* Requirement *
Lay out the section of the listing from the line containing "right ankle: (222, 241, 55)" through the line containing "right ankle: (301, 257, 64)" as a Markdown table with the columns Row and Line. Number each line in order and leave out any blank lines.

** Opening Dataset records block **

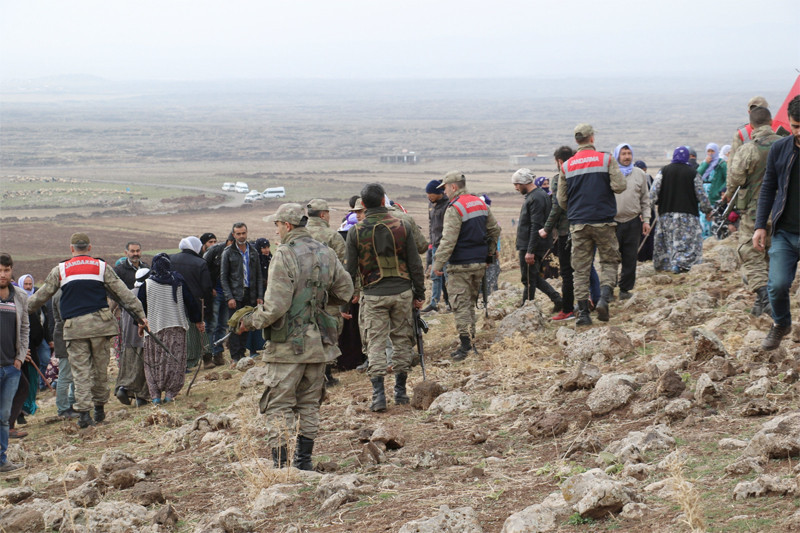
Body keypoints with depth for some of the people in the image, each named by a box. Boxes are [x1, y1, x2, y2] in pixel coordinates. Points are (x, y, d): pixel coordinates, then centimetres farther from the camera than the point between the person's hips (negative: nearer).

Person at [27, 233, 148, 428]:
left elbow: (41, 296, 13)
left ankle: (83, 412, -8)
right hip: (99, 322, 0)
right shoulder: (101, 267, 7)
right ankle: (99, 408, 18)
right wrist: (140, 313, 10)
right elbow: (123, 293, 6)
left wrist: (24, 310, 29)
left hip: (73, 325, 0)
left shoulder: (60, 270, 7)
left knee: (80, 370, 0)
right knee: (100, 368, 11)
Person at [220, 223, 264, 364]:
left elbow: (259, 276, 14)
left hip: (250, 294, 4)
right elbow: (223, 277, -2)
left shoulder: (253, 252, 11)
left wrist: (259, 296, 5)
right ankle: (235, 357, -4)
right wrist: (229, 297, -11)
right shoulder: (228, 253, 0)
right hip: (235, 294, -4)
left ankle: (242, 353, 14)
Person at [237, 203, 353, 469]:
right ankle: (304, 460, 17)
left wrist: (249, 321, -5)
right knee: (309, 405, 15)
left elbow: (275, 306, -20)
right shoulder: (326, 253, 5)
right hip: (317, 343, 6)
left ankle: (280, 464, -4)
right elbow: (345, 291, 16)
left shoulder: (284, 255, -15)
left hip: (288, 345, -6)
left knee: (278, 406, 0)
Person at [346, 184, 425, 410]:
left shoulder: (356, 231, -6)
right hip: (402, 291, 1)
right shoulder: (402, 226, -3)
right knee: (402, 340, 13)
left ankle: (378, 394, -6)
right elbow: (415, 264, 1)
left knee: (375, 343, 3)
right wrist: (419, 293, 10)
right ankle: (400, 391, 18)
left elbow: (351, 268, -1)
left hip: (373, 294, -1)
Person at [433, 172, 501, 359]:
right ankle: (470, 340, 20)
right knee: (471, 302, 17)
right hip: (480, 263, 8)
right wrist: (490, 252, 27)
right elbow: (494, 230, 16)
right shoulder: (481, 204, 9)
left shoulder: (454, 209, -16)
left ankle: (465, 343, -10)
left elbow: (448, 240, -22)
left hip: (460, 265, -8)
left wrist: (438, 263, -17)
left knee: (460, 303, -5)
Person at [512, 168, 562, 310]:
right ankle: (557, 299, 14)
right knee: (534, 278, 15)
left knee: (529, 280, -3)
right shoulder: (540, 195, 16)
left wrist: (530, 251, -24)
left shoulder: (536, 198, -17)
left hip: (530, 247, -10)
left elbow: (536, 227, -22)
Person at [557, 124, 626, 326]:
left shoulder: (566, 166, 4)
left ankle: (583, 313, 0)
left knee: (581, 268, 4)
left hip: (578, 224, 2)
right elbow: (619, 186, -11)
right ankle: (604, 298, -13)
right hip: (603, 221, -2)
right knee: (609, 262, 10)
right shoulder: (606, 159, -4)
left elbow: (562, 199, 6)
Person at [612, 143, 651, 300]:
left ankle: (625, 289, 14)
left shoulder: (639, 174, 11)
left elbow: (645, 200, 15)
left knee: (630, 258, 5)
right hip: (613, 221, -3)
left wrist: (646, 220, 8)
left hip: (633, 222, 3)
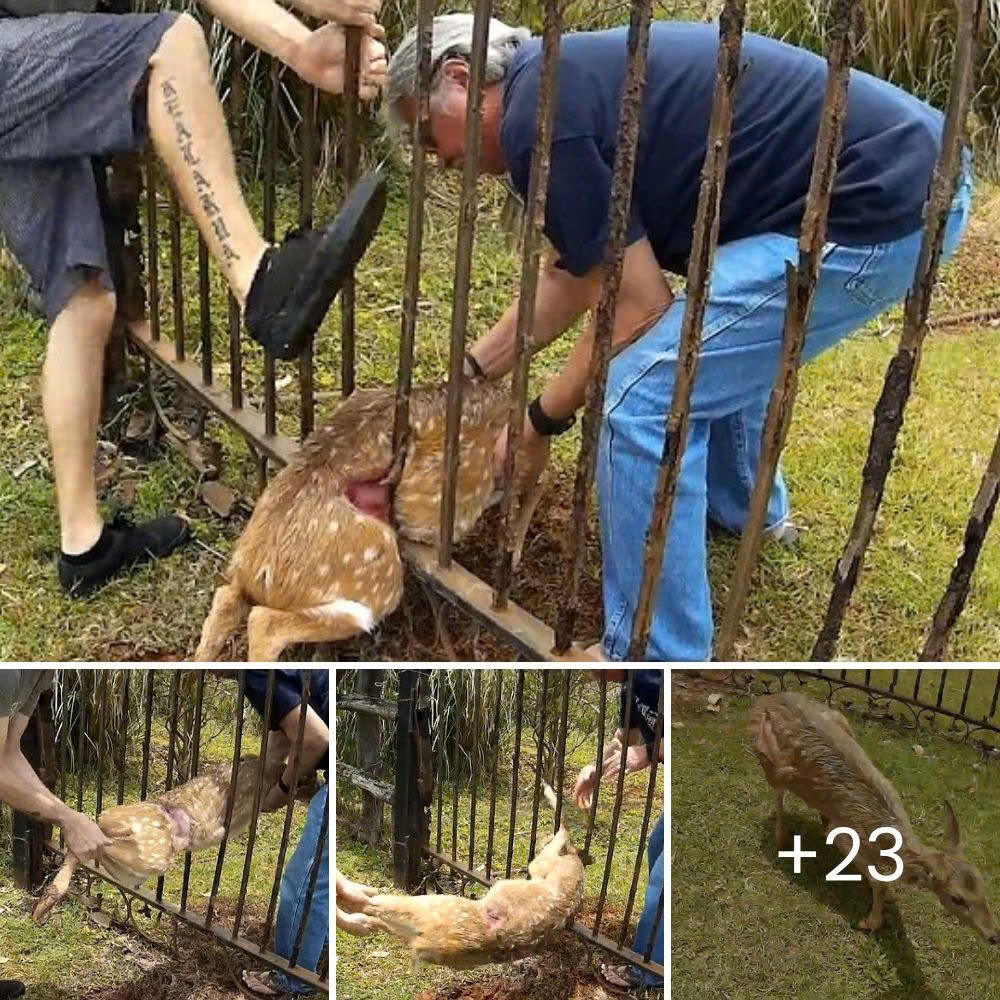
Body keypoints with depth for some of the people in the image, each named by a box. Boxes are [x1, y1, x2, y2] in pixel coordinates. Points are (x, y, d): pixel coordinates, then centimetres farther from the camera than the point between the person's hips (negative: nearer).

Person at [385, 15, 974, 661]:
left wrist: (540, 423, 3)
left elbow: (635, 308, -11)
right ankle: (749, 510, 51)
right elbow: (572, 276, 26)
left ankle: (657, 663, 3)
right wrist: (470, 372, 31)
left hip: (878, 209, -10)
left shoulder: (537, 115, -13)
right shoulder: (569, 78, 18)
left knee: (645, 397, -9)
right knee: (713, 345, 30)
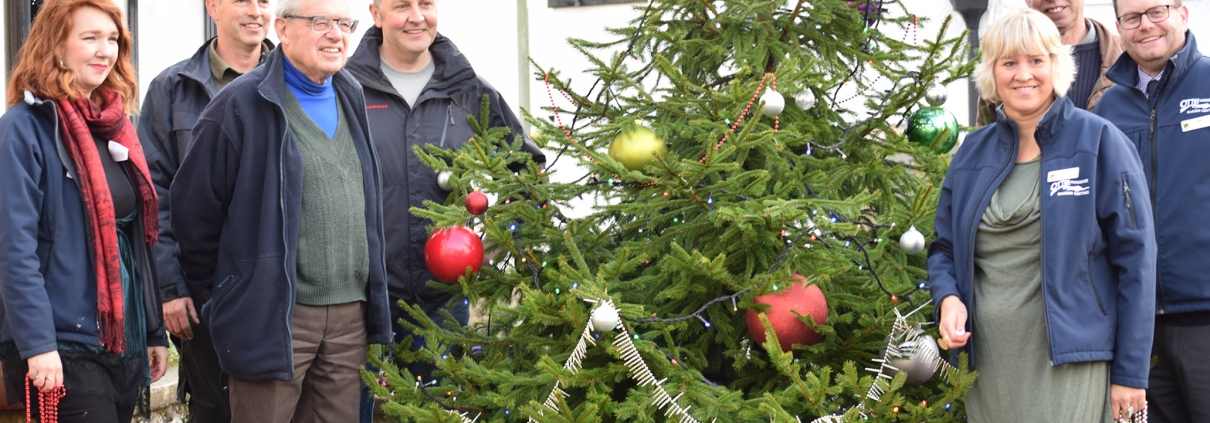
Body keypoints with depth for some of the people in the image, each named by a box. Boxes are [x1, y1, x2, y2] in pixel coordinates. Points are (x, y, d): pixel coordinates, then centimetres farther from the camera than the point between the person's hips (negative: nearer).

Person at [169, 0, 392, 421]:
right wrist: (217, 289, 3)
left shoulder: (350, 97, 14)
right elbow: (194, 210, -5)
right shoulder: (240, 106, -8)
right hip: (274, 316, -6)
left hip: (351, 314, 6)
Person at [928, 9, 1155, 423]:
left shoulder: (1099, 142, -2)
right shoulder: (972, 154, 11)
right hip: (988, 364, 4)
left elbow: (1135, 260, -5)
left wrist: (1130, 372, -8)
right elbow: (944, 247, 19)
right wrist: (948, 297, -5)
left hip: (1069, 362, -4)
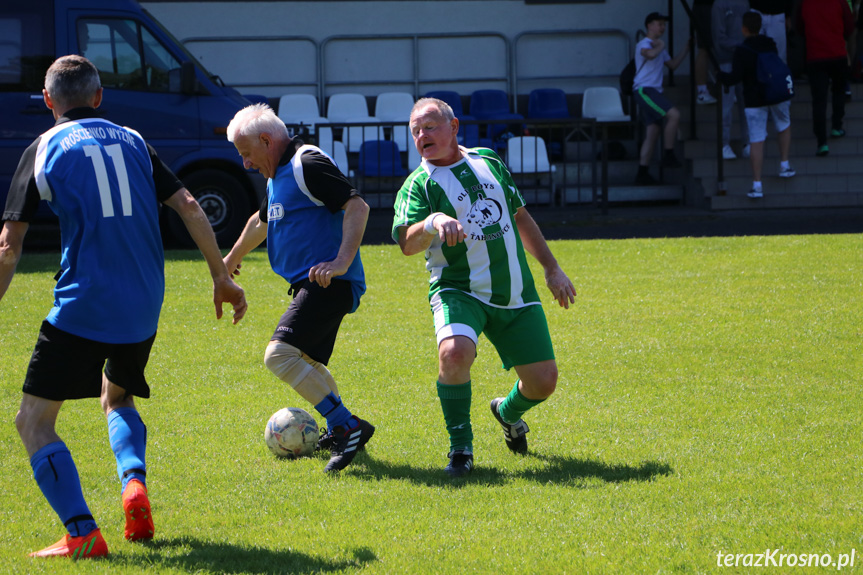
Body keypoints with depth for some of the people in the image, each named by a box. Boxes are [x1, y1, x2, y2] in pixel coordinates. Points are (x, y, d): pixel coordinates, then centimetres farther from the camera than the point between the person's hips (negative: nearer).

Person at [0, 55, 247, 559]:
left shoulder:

** Closing Dataset records block **
** Opening Dataset records block **

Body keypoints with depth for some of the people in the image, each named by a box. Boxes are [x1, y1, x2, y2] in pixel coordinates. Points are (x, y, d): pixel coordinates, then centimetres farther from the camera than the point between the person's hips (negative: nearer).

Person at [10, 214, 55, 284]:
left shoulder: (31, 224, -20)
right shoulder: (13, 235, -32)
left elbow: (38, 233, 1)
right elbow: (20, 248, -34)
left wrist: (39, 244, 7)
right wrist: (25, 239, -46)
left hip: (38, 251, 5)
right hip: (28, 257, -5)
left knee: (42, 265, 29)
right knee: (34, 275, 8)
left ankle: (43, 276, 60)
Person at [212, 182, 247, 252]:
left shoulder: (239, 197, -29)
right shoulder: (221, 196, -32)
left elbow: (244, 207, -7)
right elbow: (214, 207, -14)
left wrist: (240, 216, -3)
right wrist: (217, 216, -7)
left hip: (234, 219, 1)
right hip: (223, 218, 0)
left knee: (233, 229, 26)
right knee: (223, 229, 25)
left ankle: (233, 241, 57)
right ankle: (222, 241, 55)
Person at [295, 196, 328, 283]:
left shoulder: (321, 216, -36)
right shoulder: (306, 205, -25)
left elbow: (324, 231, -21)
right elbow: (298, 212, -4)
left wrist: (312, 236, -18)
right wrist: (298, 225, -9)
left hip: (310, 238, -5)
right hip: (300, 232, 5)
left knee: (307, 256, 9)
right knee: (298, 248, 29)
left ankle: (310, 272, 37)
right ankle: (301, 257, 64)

** Closing Dataset records block **
** Opening Dataset records block **

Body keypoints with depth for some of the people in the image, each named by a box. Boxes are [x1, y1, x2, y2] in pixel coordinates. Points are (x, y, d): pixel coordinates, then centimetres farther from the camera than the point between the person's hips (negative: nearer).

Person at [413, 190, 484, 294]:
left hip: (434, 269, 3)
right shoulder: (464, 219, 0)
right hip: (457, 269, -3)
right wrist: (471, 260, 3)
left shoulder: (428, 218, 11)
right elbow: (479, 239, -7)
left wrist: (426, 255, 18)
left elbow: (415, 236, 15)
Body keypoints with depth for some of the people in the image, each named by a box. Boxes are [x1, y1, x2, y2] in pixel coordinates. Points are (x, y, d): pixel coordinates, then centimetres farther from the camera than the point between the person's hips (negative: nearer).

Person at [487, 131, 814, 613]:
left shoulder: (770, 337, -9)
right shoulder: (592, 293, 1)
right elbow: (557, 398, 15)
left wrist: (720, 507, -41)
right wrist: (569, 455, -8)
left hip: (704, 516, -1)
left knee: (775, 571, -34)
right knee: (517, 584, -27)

** Closing Dataset records block **

* Answer space *
| Row | Line |
|---|---|
| 1 | right ankle: (222, 241, 55) |
| 2 | Person at [295, 196, 328, 283]: |
| 3 | left shoulder: (321, 216, -36) |
| 4 | right shoulder: (306, 205, -25) |
| 5 | left elbow: (324, 231, -21) |
| 6 | right elbow: (298, 212, -4) |
| 7 | left wrist: (312, 236, -18) |
| 8 | right wrist: (298, 225, -9) |
| 9 | left hip: (310, 238, -5) |
| 10 | right hip: (300, 232, 5) |
| 11 | left knee: (307, 256, 9) |
| 12 | right knee: (298, 248, 29) |
| 13 | left ankle: (310, 272, 37) |
| 14 | right ankle: (301, 257, 64) |